SEQUENCE PROTEIN ANALYSIS

With the hemagglutinin-esterase sequence, which corresponds with Bovine coronavirus (PP33468) we make a BLAST against Swissprot database, to find more sequences similar to this. Most of the sequences that we have found had an e-value of 0.0. These sequences have the same protein with a few differences (punctual mutations) and others are hemagglutinin-esterase from other viruses like influenza or murine hepatitis virus. When we arrive to e-values of approximately 5.5, there begin to appear some proteins that are not related with hemagglutinin-esterase, like Phenylalanyl-tRNA synthetase.

We selected hemagglutinin-esterase sequences from random organisms; to choose the sequences we use the ones with lower e-value, and we completed this selection with more viruses from a virus sequences database. After, we ran ClustalW to observe these sequences aligned.

In the alignement we can appreciate that influenza’s sequence is the longest and it contains some domains, that only appears in this protein:

(184)-NCNNSFLK- (193), which corresponds to N-glycosilation signal.

C-terminal end contains other glycosilation signals, and other domains, like phosphorylation sites.

Berne virus and one of the Murine hepatitis viruses are the shortest, but all of them are practically 100% aligned.

When we analyze the protein domains using different database, we found differences between the results:

In Pfam, we only found one functional domain; it corresponds to hemagglutinin-esterase, which position is near N-terminal end, from approximately the 20-30th to 460th aminoacid position in Coronaviridae family and longer for influenza.

In Prodom database, we found multiple domains that group together. They occupy the same aminoacid position as hemagglutinin-esterase in P-fam. The majority of these domains are glycosilation signals, and some of them are specific for a sequence, like Influenza or Bovine coronavirus’ domains.

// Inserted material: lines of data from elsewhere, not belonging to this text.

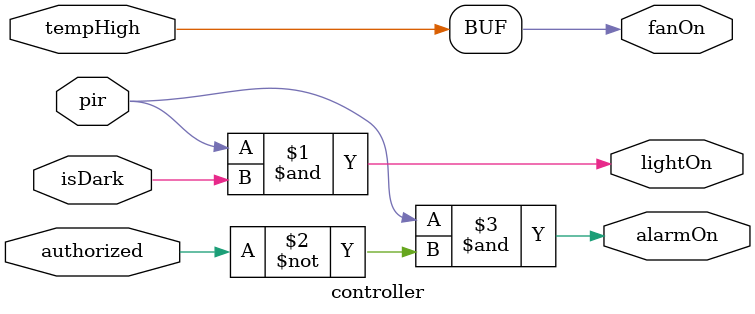
<source format=v>

module controller(
  input wire pir,
  input wire isDark,
  input wire tempHigh,
  input wire authorized,
  output wire lightOn,
  output wire fanOn,
  output wire alarmOn
);
  // Light = PIR AND Dark
  assign lightOn = pir & isDark;

  // Fan = TempHigh
  assign fanOn = tempHigh;

  // Alarm = PIR AND NOT(Authorized)
  assign alarmOn = pir & ~authorized;
endmodule

</source>
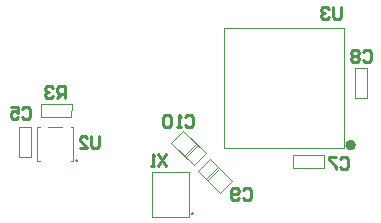
<source format=gbo>
G04*
G04 #@! TF.GenerationSoftware,Altium Limited,Altium Designer,22.1.2 (22)*
G04*
G04 Layer_Color=32896*
%FSLAX25Y25*%
%MOIN*%
G70*
G04*
G04 #@! TF.SameCoordinates,E6BCAF42-7E50-4797-BEDC-23F1F838AA05*
G04*
G04*
G04 #@! TF.FilePolarity,Positive*
G04*
G01*
G75*
%ADD11C,0.00394*%
%ADD12C,0.00787*%
%ADD13C,0.00197*%
%ADD56C,0.01000*%
%ADD72C,0.01968*%
D11*
X129839Y66313D02*
Y106313D01*
X89839D02*
X129839D01*
X89839Y66313D02*
Y106313D01*
Y66313D02*
X129839D01*
X65796Y43400D02*
X78142Y43559D01*
X65757Y58559D02*
X65796Y43400D01*
X65757Y58559D02*
X78142Y58559D01*
Y43559D02*
Y58559D01*
X38693Y73443D02*
X39598D01*
X39677Y62026D01*
X38772D02*
X39677D01*
X27401Y73443D02*
X28417D01*
X27401Y62026D02*
Y73443D01*
Y61944D02*
X28417D01*
X31291Y73482D02*
X35858Y73443D01*
D12*
X79523Y44504D02*
G03*
X79523Y44504I-278J0D01*
G01*
X41042Y62205D02*
G03*
X41042Y62205I-276J0D01*
G01*
D13*
X133413Y82961D02*
Y93067D01*
X137587Y93028D01*
Y82961D02*
Y93028D01*
X133413Y82961D02*
X137587D01*
X112933Y59913D02*
X123039D01*
X112933D02*
X112972Y64087D01*
X123039D01*
Y59913D02*
Y64087D01*
X76314Y72195D02*
X83694Y64815D01*
X72333Y68158D02*
X76314Y72195D01*
X72333Y68158D02*
X79769Y60834D01*
X83694Y64815D01*
X77193Y63466D02*
X81034Y67363D01*
X76686Y63902D02*
X80632Y67860D01*
X81306Y58685D02*
X88687Y51305D01*
X92667Y55342D01*
X85231Y62666D02*
X92667Y55342D01*
X81306Y58685D02*
X85231Y62666D01*
X83966Y56137D02*
X87807Y60034D01*
X84368Y55640D02*
X88314Y59598D01*
X28921Y81087D02*
X39028D01*
X38989Y76913D02*
X39028Y81087D01*
X28921Y76913D02*
X38989D01*
X28921D02*
Y81087D01*
X21486Y73539D02*
X25660D01*
X21486Y63472D02*
Y73539D01*
Y63472D02*
X25660Y63433D01*
Y73539D01*
D56*
X36780Y83032D02*
Y86968D01*
X34812D01*
X34156Y86312D01*
Y85000D01*
X34812Y84344D01*
X36780D01*
X35468D02*
X34156Y83032D01*
X32844Y86312D02*
X32188Y86968D01*
X30876D01*
X30220Y86312D01*
Y85656D01*
X30876Y85000D01*
X31532D01*
X30876D01*
X30220Y84344D01*
Y83688D01*
X30876Y83032D01*
X32188D01*
X32844Y83688D01*
X70624Y64468D02*
X68000Y60532D01*
Y64468D02*
X70624Y60532D01*
X66688D02*
X65376D01*
X66032D01*
Y64468D01*
X66688Y63812D01*
X128780Y113468D02*
Y110188D01*
X128124Y109532D01*
X126812D01*
X126156Y110188D01*
Y113468D01*
X124844Y112812D02*
X124188Y113468D01*
X122876D01*
X122220Y112812D01*
Y112156D01*
X122876Y111500D01*
X123532D01*
X122876D01*
X122220Y110844D01*
Y110188D01*
X122876Y109532D01*
X124188D01*
X124844Y110188D01*
X48280Y70468D02*
Y67188D01*
X47624Y66532D01*
X46312D01*
X45656Y67188D01*
Y70468D01*
X41720Y66532D02*
X44344D01*
X41720Y69156D01*
Y69812D01*
X42376Y70468D01*
X43688D01*
X44344Y69812D01*
X76796Y76812D02*
X77452Y77468D01*
X78764D01*
X79420Y76812D01*
Y74188D01*
X78764Y73532D01*
X77452D01*
X76796Y74188D01*
X75484Y73532D02*
X74172D01*
X74828D01*
Y77468D01*
X75484Y76812D01*
X72204D02*
X71548Y77468D01*
X70236D01*
X69580Y76812D01*
Y74188D01*
X70236Y73532D01*
X71548D01*
X72204Y74188D01*
Y76812D01*
X96156Y52312D02*
X96812Y52968D01*
X98124D01*
X98780Y52312D01*
Y49688D01*
X98124Y49032D01*
X96812D01*
X96156Y49688D01*
X94844D02*
X94188Y49032D01*
X92876D01*
X92220Y49688D01*
Y52312D01*
X92876Y52968D01*
X94188D01*
X94844Y52312D01*
Y51656D01*
X94188Y51000D01*
X92220D01*
X136156Y98312D02*
X136812Y98968D01*
X138124D01*
X138780Y98312D01*
Y95688D01*
X138124Y95032D01*
X136812D01*
X136156Y95688D01*
X134844Y98312D02*
X134188Y98968D01*
X132876D01*
X132220Y98312D01*
Y97656D01*
X132876Y97000D01*
X132220Y96344D01*
Y95688D01*
X132876Y95032D01*
X134188D01*
X134844Y95688D01*
Y96344D01*
X134188Y97000D01*
X134844Y97656D01*
Y98312D01*
X134188Y97000D02*
X132876D01*
X128656Y62812D02*
X129312Y63468D01*
X130624D01*
X131280Y62812D01*
Y60188D01*
X130624Y59532D01*
X129312D01*
X128656Y60188D01*
X127344Y63468D02*
X124720D01*
Y62812D01*
X127344Y60188D01*
Y59532D01*
X22656Y79312D02*
X23312Y79968D01*
X24624D01*
X25280Y79312D01*
Y76688D01*
X24624Y76032D01*
X23312D01*
X22656Y76688D01*
X18720Y79968D02*
X21344D01*
Y78000D01*
X20032Y78656D01*
X19376D01*
X18720Y78000D01*
Y76688D01*
X19376Y76032D01*
X20688D01*
X21344Y76688D01*
D72*
X132866Y67375D02*
G03*
X132866Y67375I-787J0D01*
G01*
M02*

</source>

After we analyze the information obtained in the database, we hypothesize that our protein contain 420-430 aminoacids approximately, but in influenza it’s longer. In its N-terminal end, it has a signal peptide; maybe this function is to indicate that this portien must be expressed in membrane. Very near to this signal peptide we found the functional domain and a transmembrane region.

We can appreciate too, a lot of N-glycosilation signals, inside and outside of the functional domain. These glycosilations are responsible for the hard molecular weight of our glycoprotein (47709Da approximately)

When we study our sequences running Blocks, we didn’t find any motifs. But when we searched the conserved domain of this family protein in the database of Blocks, we found 8 different motifs. We studied them with Prosite, and we found that the second one didn’t have any function, the others are Casein and Tyrosin kinase phosphorylation sites and N-glycosilation or myristoylation sites; this strengthens the information that we obtained from studied domains, where we found a lot of N-glycosilation signals. These motifs aren’t completely maintained, but they have a correlation with regular expressions that characterizes these signals.

Besides, the function that we obtained for these motifs are very usual, so its possible, that these aren’t really. When we analyze the aminoacid structure of Influenza, we found that some of this motifs are conserved, this strengthens that they are really, but we cannot say the same in all case.